▶ [Prompt] Exact reproduction required: the lines below from the line with "[mum3.inexact.unroll1](mum3.inexact.unroll1.txt) | 64" to the line with "[jodyhash-32](jodyhash-32.txt) | 32", both ends included, and no others.

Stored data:

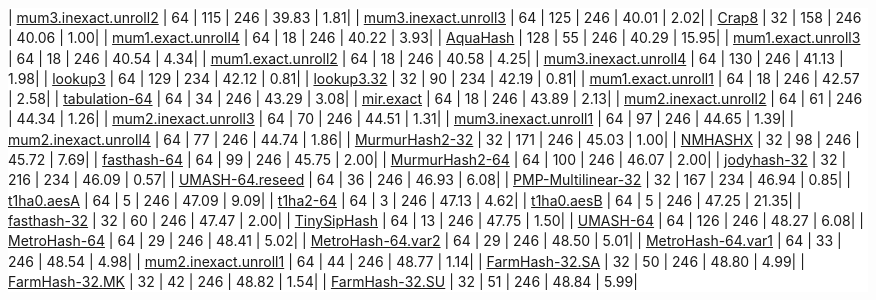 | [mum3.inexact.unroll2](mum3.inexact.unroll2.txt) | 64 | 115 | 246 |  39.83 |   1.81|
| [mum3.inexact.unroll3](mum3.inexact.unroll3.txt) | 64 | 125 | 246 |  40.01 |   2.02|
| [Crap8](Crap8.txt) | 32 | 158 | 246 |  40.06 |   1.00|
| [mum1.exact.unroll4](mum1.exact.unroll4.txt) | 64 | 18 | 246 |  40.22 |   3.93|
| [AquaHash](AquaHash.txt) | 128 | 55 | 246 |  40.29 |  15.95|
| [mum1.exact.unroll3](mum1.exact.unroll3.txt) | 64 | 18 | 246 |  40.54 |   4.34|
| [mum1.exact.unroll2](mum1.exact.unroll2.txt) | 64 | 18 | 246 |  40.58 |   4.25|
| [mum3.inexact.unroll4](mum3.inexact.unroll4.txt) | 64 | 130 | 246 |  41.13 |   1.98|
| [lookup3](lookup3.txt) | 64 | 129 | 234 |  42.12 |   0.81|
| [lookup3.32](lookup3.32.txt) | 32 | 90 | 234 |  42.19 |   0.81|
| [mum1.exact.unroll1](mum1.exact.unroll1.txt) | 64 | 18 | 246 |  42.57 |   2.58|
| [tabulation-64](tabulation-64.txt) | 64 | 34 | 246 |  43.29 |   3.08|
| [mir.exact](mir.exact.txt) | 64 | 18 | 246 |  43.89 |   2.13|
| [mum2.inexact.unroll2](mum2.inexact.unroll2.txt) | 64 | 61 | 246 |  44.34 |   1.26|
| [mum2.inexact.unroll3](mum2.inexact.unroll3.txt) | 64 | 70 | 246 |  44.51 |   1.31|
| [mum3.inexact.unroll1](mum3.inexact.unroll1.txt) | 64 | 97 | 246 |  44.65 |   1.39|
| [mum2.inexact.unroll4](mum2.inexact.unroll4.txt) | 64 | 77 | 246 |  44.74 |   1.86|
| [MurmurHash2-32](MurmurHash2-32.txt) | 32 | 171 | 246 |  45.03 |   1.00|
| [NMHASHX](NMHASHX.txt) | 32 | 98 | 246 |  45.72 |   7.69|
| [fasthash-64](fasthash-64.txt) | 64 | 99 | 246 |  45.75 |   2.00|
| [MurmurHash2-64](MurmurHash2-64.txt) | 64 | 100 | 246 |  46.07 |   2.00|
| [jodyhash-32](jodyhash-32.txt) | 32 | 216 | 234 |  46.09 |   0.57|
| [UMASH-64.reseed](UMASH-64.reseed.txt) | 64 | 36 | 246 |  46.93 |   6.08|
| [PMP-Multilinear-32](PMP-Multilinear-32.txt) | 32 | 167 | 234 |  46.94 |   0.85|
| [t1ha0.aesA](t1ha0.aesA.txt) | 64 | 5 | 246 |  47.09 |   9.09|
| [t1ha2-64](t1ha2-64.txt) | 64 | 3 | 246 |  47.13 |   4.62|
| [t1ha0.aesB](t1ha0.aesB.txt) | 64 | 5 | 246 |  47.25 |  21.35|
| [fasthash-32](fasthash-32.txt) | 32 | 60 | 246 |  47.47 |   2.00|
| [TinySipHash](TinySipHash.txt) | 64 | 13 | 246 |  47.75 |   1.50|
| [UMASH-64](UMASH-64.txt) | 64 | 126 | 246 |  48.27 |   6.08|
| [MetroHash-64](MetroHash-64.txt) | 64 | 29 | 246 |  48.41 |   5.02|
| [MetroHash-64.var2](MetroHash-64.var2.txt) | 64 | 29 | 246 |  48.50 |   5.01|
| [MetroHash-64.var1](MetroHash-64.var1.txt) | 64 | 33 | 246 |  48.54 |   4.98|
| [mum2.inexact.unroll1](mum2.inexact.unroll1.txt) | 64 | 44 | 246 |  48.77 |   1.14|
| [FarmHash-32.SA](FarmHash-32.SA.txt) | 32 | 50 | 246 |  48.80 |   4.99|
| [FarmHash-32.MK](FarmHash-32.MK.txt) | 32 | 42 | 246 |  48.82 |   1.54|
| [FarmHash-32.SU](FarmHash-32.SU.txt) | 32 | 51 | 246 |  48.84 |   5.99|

▶ [Reply]
| [mum3.inexact.unroll1](mum3.inexact.unroll1.txt) | 64 | 97 | 246 |  44.65 |   1.39|
| [mum2.inexact.unroll4](mum2.inexact.unroll4.txt) | 64 | 77 | 246 |  44.74 |   1.86|
| [MurmurHash2-32](MurmurHash2-32.txt) | 32 | 171 | 246 |  45.03 |   1.00|
| [NMHASHX](NMHASHX.txt) | 32 | 98 | 246 |  45.72 |   7.69|
| [fasthash-64](fasthash-64.txt) | 64 | 99 | 246 |  45.75 |   2.00|
| [MurmurHash2-64](MurmurHash2-64.txt) | 64 | 100 | 246 |  46.07 |   2.00|
| [jodyhash-32](jodyhash-32.txt) | 32 | 216 | 234 |  46.09 |   0.57|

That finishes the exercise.